Lay out all the lines below as a numbered list, leaving out any blank lines.

-- begin Stored records --

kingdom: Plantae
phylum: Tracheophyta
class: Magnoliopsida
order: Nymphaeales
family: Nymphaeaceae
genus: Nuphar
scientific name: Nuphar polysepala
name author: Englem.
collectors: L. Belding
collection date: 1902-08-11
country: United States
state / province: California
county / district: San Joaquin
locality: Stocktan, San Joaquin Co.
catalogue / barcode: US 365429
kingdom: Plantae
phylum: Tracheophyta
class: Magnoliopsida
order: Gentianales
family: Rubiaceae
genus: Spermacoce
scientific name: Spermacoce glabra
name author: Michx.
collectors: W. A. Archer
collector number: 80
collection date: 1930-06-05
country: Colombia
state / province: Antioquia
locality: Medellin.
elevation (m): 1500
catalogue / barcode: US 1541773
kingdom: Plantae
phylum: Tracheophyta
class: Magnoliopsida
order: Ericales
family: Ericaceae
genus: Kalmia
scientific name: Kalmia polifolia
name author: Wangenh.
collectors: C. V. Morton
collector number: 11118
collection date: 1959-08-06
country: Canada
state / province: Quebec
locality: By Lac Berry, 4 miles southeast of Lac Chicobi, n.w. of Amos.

-- end Stored records --

### Answer in full
1. kingdom: Plantae
2. phylum: Tracheophyta
3. class: Magnoliopsida
4. order: Nymphaeales
5. family: Nymphaeaceae
6. genus: Nuphar
7. scientific name: Nuphar polysepala
8. name author: Englem.
9. collectors: L. Belding
10. collection date: 1902-08-11
11. country: United States
12. state / province: California
13. county / district: San Joaquin
14. locality: Stocktan, San Joaquin Co.
15. catalogue / barcode: US 365429
16. kingdom: Plantae
17. phylum: Tracheophyta
18. class: Magnoliopsida
19. order: Gentianales
20. family: Rubiaceae
21. genus: Spermacoce
22. scientific name: Spermacoce glabra
23. name author: Michx.
24. collectors: W. A. Archer
25. collector number: 80
26. collection date: 1930-06-05
27. country: Colombia
28. state / province: Antioquia
29. locality: Medellin.
30. elevation (m): 1500
31. catalogue / barcode: US 1541773
32. kingdom: Plantae
33. phylum: Tracheophyta
34. class: Magnoliopsida
35. order: Ericales
36. family: Ericaceae
37. genus: Kalmia
38. scientific name: Kalmia polifolia
39. name author: Wangenh.
40. collectors: C. V. Morton
41. collector number: 11118
42. collection date: 1959-08-06
43. country: Canada
44. state / province: Quebec
45. locality: By Lac Berry, 4 miles southeast of Lac Chicobi, n.w. of Amos.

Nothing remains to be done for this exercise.